The often strong focus on potential underfunding in a group insurance plan could lead to group insurance being considered an unattractive employee benefit. But that’s not true. A supplementary pension plan remains one of the most ideal forms of alternative remuneration. With the same budget, you as an employer can offer your employees a higher net benefit.

You will immediately notice this in the simulation below comparing the net benefit of a 1,000 euro salary increase with the same premium for a group insurance policy. With a salary increase, the employee receives only 32% of the total salary cost net, while with a group insurance plan it comes to almost 73%. Even though group insurance plans have been giving low returns for several years now, it remains difficult for the employee to close this gap with the returns from a private investment or investment in real estate, for example.

The advantage that group insurance offers today is dampened by the fact that as an employer you are required to offer a mandatory return. That’s correct. Due to current market conditions, returns - especially in a Branch 21 formula - are not always achieved. But even though the returns are low, the difference made up by the employer is still more than worth the investment when we consider the net benefit that employees gain from it.
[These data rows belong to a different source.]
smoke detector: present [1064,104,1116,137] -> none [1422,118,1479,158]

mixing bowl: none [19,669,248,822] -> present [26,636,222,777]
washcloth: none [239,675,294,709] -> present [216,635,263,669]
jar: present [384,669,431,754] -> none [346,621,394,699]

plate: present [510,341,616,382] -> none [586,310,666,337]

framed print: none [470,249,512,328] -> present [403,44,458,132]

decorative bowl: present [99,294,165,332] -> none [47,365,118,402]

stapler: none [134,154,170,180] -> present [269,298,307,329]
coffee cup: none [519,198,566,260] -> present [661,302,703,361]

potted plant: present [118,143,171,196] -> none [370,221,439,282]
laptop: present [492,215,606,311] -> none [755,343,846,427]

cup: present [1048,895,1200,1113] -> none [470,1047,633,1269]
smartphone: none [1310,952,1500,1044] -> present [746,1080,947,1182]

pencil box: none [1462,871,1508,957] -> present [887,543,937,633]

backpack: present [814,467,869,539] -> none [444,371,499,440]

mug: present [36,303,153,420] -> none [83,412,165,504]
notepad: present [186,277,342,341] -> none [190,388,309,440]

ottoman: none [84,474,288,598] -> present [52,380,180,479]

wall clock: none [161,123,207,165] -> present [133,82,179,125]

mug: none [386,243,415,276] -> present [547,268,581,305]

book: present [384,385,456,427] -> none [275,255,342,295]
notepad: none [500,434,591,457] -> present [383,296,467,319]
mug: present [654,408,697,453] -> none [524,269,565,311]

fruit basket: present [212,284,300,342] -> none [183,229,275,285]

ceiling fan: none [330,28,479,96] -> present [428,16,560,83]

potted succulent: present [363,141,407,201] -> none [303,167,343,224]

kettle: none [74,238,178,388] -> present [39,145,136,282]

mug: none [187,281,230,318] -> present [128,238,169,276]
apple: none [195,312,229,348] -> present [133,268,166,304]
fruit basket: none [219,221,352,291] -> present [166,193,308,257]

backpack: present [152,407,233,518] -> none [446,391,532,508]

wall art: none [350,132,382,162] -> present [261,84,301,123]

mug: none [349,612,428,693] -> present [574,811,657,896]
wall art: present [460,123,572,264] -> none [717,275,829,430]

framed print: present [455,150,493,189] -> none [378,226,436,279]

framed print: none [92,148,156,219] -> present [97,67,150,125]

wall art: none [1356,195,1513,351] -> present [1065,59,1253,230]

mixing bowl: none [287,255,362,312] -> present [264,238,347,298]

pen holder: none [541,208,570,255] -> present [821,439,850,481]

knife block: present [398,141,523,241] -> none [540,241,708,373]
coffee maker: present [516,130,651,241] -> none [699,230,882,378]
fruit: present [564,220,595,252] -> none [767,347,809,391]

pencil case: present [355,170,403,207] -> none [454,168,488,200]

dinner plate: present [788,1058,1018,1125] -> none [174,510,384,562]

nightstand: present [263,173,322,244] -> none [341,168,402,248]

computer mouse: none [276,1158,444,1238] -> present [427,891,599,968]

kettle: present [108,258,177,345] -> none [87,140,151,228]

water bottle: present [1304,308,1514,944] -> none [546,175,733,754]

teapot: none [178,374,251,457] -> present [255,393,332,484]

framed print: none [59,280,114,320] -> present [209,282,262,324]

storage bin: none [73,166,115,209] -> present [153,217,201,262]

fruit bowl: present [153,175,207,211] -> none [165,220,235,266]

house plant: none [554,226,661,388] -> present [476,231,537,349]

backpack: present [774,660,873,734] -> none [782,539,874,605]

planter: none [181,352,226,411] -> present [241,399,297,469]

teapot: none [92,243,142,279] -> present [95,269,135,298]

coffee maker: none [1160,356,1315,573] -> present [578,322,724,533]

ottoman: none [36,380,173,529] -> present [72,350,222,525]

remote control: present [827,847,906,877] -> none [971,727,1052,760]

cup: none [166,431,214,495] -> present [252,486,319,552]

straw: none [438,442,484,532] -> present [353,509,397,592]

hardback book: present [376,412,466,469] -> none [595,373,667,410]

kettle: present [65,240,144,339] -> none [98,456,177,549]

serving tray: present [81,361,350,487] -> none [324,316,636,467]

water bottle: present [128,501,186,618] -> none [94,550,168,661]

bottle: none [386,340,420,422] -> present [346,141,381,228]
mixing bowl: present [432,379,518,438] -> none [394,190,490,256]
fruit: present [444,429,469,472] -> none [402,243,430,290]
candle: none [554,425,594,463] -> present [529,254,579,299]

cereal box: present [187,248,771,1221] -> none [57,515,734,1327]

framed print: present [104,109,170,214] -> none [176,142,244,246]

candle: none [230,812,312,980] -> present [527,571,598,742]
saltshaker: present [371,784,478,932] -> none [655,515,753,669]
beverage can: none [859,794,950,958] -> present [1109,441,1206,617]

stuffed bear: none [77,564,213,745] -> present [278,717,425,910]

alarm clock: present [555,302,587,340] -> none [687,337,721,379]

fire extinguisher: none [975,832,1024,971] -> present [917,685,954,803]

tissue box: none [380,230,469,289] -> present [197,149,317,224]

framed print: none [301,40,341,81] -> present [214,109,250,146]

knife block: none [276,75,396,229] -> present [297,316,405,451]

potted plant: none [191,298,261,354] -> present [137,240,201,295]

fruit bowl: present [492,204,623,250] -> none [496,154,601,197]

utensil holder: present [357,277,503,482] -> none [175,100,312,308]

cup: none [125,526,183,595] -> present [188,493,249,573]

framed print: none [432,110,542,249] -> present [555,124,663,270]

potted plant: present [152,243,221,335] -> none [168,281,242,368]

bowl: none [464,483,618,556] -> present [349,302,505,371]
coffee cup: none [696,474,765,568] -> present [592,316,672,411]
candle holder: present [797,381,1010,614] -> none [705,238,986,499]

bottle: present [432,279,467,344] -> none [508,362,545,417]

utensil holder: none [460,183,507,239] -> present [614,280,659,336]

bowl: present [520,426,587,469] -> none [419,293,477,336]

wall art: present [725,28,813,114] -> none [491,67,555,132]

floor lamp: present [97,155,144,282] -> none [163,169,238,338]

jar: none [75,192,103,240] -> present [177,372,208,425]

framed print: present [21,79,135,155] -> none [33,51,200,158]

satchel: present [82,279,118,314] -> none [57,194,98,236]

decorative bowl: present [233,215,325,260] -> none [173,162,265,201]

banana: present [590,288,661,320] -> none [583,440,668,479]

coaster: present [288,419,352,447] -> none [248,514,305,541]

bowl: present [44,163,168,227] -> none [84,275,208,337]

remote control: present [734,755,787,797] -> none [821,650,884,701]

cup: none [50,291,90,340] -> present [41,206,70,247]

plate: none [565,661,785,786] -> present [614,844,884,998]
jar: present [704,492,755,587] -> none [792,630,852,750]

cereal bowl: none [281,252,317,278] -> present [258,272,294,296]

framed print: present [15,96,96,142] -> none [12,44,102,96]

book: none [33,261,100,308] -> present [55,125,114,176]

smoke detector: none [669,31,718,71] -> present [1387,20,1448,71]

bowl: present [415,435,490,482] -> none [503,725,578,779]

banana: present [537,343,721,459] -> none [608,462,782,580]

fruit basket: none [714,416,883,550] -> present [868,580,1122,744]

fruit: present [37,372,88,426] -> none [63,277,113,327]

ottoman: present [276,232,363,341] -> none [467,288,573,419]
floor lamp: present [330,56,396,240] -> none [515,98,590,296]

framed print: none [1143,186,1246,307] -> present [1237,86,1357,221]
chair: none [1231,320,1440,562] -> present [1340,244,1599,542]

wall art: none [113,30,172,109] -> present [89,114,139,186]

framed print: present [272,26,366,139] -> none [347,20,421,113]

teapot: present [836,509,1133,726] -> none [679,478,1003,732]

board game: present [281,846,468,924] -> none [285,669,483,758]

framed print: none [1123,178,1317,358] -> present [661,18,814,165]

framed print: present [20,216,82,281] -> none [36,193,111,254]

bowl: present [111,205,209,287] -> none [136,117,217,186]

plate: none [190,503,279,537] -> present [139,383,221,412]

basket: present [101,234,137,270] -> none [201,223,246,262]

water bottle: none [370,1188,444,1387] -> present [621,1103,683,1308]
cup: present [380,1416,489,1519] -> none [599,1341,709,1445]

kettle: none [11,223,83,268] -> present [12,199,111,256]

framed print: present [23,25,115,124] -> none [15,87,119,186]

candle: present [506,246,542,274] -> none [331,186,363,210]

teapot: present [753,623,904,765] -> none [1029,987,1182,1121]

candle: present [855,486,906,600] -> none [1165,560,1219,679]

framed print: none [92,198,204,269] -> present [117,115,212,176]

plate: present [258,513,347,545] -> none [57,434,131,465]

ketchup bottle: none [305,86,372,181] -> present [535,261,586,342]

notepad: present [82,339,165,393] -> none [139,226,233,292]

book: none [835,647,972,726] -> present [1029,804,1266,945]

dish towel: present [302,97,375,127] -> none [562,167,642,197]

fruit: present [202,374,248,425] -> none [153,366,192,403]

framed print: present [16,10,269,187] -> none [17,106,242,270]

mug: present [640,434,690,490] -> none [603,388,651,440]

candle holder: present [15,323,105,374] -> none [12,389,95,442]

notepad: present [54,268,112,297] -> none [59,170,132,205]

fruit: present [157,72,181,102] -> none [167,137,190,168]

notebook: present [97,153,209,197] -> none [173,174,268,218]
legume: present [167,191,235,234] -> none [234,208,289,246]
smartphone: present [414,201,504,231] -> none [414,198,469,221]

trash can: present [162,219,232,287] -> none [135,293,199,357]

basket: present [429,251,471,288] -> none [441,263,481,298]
Aanvullend pensioenplan tabel EN

Challenge accepted!

The guaranteed return presents a challenge, but a far-sighted employer will in due course take stock of the potential underfunding and, where appropriate, seriously consider Branch 23 insurance or a pension fund that often yields attractive variable returns.

Besides this financial aspect, it should be remembered that the statutory pension needs to be substantially supplemented in order for a worker to maintain a decent standard of living after retirement. The Belgian statutory pension is not expected to rise significantly.

By offering a supplementary pension, you as an employer are able to safeguard your employees’ post-retirement purchasing power. If you keep in mind that the ‘caring employer’ principle is gaining traction in the compensation strategy and a sound retention policy is high on the HR agenda in the current war for talent, the supplementary pension plan is well worth the effort. Even if returns are low.